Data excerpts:

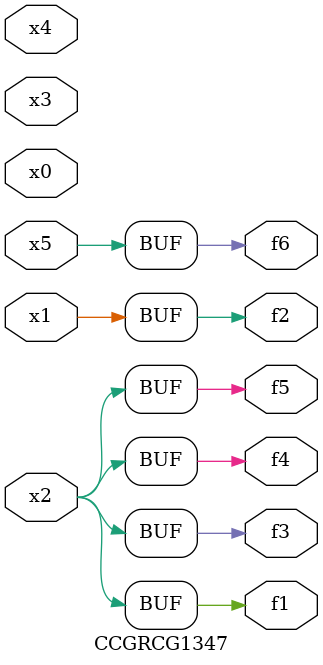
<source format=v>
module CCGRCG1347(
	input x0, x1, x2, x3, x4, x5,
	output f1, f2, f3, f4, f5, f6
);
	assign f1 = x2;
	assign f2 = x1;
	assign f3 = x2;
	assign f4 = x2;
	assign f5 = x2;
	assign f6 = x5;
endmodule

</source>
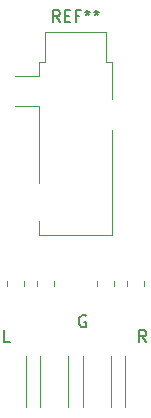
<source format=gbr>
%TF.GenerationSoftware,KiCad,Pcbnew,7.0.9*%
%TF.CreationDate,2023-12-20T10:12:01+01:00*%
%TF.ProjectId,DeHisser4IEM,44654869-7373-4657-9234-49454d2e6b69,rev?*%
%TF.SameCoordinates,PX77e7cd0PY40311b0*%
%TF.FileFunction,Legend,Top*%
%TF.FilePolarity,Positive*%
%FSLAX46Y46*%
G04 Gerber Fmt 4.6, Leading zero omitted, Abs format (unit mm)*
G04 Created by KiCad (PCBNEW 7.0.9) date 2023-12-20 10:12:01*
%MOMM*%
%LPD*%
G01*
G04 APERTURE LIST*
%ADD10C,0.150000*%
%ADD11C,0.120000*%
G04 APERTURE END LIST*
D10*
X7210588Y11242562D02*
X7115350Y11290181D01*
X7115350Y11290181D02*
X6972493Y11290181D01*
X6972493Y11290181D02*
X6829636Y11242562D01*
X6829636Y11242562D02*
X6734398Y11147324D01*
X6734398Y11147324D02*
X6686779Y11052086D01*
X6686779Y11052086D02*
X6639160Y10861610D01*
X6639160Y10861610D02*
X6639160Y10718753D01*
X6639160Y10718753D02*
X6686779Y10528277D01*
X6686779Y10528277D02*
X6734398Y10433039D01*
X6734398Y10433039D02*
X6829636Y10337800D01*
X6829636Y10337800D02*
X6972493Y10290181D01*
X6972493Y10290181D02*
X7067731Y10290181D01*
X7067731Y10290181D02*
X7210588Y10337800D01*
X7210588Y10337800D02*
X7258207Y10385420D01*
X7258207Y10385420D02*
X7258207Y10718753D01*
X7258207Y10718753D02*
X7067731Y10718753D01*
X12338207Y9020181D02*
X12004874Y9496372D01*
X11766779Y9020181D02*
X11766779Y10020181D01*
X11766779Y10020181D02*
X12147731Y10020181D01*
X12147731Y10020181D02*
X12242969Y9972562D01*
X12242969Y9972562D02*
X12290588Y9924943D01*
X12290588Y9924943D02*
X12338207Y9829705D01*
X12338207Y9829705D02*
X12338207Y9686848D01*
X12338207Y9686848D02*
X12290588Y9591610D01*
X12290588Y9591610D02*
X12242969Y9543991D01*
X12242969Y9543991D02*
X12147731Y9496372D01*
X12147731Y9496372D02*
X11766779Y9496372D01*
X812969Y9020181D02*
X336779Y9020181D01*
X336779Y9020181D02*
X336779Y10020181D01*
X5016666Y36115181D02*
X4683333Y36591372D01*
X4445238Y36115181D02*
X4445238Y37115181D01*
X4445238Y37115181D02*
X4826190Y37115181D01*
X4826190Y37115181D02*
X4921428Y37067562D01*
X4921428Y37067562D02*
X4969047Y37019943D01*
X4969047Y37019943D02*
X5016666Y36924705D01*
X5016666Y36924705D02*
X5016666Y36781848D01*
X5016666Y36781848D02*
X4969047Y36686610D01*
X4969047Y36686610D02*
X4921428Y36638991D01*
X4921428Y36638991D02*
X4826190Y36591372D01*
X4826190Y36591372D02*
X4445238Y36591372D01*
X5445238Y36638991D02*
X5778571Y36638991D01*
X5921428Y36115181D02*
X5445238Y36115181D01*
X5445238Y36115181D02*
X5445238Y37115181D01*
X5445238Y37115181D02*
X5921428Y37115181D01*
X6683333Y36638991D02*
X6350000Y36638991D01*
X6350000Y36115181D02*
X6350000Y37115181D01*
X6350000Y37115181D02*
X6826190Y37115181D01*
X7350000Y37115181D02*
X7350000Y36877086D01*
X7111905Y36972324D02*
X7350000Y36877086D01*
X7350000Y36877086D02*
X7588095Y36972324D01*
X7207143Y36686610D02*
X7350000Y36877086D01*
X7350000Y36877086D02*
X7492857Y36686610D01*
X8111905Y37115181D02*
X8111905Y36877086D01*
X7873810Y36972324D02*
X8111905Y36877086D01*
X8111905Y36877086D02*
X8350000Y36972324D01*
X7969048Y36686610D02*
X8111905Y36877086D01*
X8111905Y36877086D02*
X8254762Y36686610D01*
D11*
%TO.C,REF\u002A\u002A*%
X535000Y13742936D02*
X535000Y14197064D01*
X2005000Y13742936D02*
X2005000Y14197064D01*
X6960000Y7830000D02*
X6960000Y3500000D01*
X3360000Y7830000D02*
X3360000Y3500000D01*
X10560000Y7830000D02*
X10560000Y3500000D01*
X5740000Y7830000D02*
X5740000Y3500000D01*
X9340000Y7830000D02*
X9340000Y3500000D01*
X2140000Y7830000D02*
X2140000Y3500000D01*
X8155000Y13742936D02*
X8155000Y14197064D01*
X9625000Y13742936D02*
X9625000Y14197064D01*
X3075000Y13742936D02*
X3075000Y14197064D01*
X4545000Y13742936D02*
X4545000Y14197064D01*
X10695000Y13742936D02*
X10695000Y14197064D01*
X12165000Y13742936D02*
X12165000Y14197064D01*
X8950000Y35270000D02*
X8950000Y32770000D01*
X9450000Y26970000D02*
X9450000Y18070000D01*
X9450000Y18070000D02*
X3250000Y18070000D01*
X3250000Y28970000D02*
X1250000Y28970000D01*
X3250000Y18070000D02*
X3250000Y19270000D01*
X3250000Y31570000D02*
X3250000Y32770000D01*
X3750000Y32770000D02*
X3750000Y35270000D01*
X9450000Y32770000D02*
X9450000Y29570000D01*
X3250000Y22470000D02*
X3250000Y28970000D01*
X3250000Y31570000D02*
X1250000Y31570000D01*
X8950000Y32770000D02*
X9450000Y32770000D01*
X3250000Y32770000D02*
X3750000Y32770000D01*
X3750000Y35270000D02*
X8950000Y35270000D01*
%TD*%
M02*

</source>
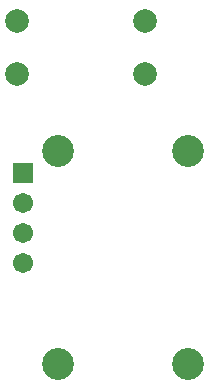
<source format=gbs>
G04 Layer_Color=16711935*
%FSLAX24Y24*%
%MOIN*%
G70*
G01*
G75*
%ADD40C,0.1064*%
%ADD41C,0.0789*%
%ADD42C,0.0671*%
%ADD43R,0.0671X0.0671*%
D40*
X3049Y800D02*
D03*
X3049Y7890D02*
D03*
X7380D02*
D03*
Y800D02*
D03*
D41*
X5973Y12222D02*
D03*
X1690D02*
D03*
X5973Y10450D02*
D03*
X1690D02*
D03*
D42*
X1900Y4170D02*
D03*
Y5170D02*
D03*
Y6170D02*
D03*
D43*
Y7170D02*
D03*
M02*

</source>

---

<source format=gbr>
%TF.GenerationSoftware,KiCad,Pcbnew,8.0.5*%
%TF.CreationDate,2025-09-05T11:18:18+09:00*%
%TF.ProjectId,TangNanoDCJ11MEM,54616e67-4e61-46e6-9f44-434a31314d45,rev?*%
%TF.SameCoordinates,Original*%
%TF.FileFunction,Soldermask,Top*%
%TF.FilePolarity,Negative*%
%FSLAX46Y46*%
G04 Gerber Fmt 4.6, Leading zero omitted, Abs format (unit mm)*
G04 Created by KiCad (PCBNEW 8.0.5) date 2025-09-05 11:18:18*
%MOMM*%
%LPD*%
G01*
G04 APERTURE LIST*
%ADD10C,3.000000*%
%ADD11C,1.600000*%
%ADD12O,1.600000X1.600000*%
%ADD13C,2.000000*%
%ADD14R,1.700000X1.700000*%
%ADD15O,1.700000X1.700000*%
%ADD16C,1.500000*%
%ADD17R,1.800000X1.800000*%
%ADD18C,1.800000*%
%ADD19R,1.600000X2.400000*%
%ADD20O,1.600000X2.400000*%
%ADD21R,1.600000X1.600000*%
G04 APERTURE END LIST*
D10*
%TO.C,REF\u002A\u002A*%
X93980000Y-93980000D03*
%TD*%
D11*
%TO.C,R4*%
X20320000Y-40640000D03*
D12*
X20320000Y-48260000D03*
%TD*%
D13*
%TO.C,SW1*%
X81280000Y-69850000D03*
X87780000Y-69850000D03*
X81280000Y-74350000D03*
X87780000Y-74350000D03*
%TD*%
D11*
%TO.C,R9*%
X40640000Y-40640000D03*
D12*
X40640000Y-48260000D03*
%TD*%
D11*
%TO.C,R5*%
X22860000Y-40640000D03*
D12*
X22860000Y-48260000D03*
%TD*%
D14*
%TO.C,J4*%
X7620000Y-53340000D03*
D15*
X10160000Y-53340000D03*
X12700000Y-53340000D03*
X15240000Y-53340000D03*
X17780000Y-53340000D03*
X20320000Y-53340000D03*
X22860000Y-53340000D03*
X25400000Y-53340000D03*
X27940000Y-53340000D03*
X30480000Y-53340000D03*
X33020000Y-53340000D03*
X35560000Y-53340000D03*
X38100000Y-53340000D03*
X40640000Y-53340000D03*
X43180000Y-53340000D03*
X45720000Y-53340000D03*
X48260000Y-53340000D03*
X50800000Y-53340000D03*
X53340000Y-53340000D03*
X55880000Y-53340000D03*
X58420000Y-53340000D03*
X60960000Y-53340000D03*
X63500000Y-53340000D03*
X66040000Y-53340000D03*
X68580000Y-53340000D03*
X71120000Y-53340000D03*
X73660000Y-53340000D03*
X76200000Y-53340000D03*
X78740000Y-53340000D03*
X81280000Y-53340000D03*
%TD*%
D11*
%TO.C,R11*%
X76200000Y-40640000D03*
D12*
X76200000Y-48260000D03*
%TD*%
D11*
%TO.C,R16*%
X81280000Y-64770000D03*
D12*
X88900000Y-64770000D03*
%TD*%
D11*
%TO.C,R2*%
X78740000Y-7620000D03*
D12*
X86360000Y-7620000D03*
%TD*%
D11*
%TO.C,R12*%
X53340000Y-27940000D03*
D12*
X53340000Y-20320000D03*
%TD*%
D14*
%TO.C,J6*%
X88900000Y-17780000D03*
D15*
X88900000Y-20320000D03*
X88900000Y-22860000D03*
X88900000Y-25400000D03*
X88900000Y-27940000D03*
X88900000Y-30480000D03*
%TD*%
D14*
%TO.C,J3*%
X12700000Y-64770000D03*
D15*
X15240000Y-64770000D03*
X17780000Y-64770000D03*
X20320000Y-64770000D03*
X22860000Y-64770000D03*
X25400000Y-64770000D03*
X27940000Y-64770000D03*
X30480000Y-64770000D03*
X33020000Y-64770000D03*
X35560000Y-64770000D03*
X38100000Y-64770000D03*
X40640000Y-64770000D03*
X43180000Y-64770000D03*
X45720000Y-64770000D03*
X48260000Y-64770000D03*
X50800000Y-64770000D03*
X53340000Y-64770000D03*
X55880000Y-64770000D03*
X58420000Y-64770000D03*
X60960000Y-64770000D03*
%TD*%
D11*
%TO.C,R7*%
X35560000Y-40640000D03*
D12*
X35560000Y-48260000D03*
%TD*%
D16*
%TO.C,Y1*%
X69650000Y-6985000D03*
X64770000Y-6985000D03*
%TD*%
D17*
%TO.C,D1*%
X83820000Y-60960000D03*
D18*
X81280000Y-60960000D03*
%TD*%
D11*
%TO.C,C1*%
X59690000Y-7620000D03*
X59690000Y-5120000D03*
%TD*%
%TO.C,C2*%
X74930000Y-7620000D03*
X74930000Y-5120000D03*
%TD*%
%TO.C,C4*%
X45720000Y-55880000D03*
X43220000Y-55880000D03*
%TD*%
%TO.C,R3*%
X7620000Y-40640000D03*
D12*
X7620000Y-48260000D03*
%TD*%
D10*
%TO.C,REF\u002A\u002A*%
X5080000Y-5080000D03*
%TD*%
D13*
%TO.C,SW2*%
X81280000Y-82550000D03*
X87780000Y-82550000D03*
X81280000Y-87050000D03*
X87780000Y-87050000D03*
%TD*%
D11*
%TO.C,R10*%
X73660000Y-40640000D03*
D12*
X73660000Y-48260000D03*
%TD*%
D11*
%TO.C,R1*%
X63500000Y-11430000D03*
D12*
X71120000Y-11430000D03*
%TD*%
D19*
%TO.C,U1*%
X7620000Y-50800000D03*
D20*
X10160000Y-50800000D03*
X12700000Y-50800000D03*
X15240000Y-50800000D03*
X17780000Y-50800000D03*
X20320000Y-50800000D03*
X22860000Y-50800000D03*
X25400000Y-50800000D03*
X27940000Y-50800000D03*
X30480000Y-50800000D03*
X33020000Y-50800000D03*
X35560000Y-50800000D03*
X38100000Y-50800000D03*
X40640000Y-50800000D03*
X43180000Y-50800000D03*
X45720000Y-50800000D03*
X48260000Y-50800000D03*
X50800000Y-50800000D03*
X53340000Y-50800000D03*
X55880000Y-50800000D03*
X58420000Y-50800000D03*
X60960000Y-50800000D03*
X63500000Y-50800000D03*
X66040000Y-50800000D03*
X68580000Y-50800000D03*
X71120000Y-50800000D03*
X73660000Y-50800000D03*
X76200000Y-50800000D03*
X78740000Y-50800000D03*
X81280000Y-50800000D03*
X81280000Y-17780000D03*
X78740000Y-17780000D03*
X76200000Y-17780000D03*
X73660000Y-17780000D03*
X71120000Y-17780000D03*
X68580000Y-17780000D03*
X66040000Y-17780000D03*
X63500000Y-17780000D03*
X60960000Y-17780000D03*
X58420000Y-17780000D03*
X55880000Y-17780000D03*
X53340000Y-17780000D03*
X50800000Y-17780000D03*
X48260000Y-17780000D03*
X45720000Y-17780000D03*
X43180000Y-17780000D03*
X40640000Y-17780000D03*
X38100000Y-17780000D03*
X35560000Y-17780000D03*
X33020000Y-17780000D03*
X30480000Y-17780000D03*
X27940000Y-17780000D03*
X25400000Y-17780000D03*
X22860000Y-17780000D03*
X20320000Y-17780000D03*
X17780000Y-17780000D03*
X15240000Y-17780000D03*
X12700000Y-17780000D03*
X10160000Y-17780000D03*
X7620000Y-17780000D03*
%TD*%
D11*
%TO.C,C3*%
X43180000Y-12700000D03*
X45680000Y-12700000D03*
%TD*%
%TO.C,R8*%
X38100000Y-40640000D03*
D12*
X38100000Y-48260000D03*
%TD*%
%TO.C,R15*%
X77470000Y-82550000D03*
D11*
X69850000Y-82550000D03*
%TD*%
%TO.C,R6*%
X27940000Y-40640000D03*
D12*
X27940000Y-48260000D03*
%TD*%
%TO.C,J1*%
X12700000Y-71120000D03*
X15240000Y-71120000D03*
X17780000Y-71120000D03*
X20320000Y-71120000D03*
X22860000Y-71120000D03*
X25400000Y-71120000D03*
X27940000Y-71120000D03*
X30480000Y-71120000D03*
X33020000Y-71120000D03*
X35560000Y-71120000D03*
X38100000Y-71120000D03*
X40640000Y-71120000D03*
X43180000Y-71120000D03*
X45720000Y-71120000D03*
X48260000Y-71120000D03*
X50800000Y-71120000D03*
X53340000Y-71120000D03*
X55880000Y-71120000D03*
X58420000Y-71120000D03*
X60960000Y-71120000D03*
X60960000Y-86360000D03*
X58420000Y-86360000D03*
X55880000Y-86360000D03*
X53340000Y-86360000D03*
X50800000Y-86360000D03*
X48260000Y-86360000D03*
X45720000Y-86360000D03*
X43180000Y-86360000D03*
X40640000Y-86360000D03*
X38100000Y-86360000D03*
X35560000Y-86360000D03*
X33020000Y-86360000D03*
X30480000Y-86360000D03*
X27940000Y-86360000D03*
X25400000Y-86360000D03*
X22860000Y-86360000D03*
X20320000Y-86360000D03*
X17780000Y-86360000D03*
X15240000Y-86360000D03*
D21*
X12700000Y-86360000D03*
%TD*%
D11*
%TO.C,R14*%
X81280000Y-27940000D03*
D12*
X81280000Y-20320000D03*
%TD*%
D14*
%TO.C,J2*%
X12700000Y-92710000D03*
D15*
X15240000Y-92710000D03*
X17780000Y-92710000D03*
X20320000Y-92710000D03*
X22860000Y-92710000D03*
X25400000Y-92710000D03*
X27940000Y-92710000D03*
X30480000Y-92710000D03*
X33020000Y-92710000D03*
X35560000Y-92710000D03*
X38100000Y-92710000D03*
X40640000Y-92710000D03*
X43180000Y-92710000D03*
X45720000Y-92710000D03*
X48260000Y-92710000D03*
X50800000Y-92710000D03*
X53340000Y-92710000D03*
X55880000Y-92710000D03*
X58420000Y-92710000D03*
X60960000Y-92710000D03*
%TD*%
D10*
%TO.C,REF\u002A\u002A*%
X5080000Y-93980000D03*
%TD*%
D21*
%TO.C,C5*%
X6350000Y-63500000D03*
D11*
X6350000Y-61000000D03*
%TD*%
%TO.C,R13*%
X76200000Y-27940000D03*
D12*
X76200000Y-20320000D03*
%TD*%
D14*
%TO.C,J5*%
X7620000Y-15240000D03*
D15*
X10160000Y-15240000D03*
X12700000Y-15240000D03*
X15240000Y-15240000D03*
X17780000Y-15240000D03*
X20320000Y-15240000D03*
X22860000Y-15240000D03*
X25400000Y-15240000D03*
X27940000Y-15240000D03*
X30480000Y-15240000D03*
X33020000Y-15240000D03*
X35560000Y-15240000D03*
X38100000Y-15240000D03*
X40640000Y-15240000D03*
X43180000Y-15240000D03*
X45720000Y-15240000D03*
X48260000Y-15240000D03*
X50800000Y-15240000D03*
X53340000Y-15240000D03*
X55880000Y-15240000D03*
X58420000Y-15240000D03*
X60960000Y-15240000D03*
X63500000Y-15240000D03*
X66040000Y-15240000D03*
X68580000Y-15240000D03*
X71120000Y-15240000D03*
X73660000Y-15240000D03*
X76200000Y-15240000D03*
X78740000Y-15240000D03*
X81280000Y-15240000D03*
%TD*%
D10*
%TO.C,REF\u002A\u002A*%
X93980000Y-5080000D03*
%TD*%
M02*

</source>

Exercise goal
The answer must be the lines above from the one containing "<source format=v>" through the one containing "X4445238Y37115181D01*", reproduced exactly, with no pictures and nothing else.

Exercise solution
<source format=v>
module CCGRCG1347(
	input x0, x1, x2, x3, x4, x5,
	output f1, f2, f3, f4, f5, f6
);
	assign f1 = x2;
	assign f2 = x1;
	assign f3 = x2;
	assign f4 = x2;
	assign f5 = x2;
	assign f6 = x5;
endmodule

</source>
<source format=gbr>
%TF.GenerationSoftware,KiCad,Pcbnew,7.0.9*%
%TF.CreationDate,2023-12-20T10:12:01+01:00*%
%TF.ProjectId,DeHisser4IEM,44654869-7373-4657-9234-49454d2e6b69,rev?*%
%TF.SameCoordinates,PX77e7cd0PY40311b0*%
%TF.FileFunction,Legend,Top*%
%TF.FilePolarity,Positive*%
%FSLAX46Y46*%
G04 Gerber Fmt 4.6, Leading zero omitted, Abs format (unit mm)*
G04 Created by KiCad (PCBNEW 7.0.9) date 2023-12-20 10:12:01*
%MOMM*%
%LPD*%
G01*
G04 APERTURE LIST*
%ADD10C,0.150000*%
%ADD11C,0.120000*%
G04 APERTURE END LIST*
D10*
X7210588Y11242562D02*
X7115350Y11290181D01*
X7115350Y11290181D02*
X6972493Y11290181D01*
X6972493Y11290181D02*
X6829636Y11242562D01*
X6829636Y11242562D02*
X6734398Y11147324D01*
X6734398Y11147324D02*
X6686779Y11052086D01*
X6686779Y11052086D02*
X6639160Y10861610D01*
X6639160Y10861610D02*
X6639160Y10718753D01*
X6639160Y10718753D02*
X6686779Y10528277D01*
X6686779Y10528277D02*
X6734398Y10433039D01*
X6734398Y10433039D02*
X6829636Y10337800D01*
X6829636Y10337800D02*
X6972493Y10290181D01*
X6972493Y10290181D02*
X7067731Y10290181D01*
X7067731Y10290181D02*
X7210588Y10337800D01*
X7210588Y10337800D02*
X7258207Y10385420D01*
X7258207Y10385420D02*
X7258207Y10718753D01*
X7258207Y10718753D02*
X7067731Y10718753D01*
X12338207Y9020181D02*
X12004874Y9496372D01*
X11766779Y9020181D02*
X11766779Y10020181D01*
X11766779Y10020181D02*
X12147731Y10020181D01*
X12147731Y10020181D02*
X12242969Y9972562D01*
X12242969Y9972562D02*
X12290588Y9924943D01*
X12290588Y9924943D02*
X12338207Y9829705D01*
X12338207Y9829705D02*
X12338207Y9686848D01*
X12338207Y9686848D02*
X12290588Y9591610D01*
X12290588Y9591610D02*
X12242969Y9543991D01*
X12242969Y9543991D02*
X12147731Y9496372D01*
X12147731Y9496372D02*
X11766779Y9496372D01*
X812969Y9020181D02*
X336779Y9020181D01*
X336779Y9020181D02*
X336779Y10020181D01*
X5016666Y36115181D02*
X4683333Y36591372D01*
X4445238Y36115181D02*
X4445238Y37115181D01*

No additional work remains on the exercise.